Google's novel artificial intelligence tool DeepMind uses video pixels and text prompts to generate audio tracks

Share

Google DeepMind he took off the blindfolds a novel AI tool for generating video soundtracks. In addition to using text prompts to generate audio, DeepMind also takes into account video content.

According to DeepMind, by combining the two, users can exploit the tool to create scenes with “dramatic scores, realistic sound effects, or dialogue that match the characters and tone of the film.” You can see some examples on the DeepMind website – they sound pretty good.

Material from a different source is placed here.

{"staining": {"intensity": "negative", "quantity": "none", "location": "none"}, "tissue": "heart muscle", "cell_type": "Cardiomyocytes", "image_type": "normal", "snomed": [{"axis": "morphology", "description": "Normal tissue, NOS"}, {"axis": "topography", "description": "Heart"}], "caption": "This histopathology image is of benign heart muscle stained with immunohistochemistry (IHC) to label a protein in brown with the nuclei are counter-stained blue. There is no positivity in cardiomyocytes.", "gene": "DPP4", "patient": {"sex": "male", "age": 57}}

For video depicting a car driving through a cyberpunk cityscape, Google used the message “car skidding, car engine throttling, angelic electronic music” to generate the sound. You can see how the skidding sounds interact with the car’s movement. Other example creates underwater soundscape with prompt “jellyfish pulsating underwater, sea life, ocean”.

Although users can include a text prompt, DeepMind says this is optional. Users also do not have to carefully match the generated sound to appropriate scenes. According to DeepMind, the tool can also generate an “unlimited” number of video soundtracks, allowing users to create an infinite number of audio options.

This could lend a hand it stand out from other AI tools, such as ElevenLabs’ sound effects generator, which uses text prompts to generate sound. It could also make it easier to pair audio with AI-generated video using tools like Veo and Sora DeepMind (the latter of which plans to eventually enable audio).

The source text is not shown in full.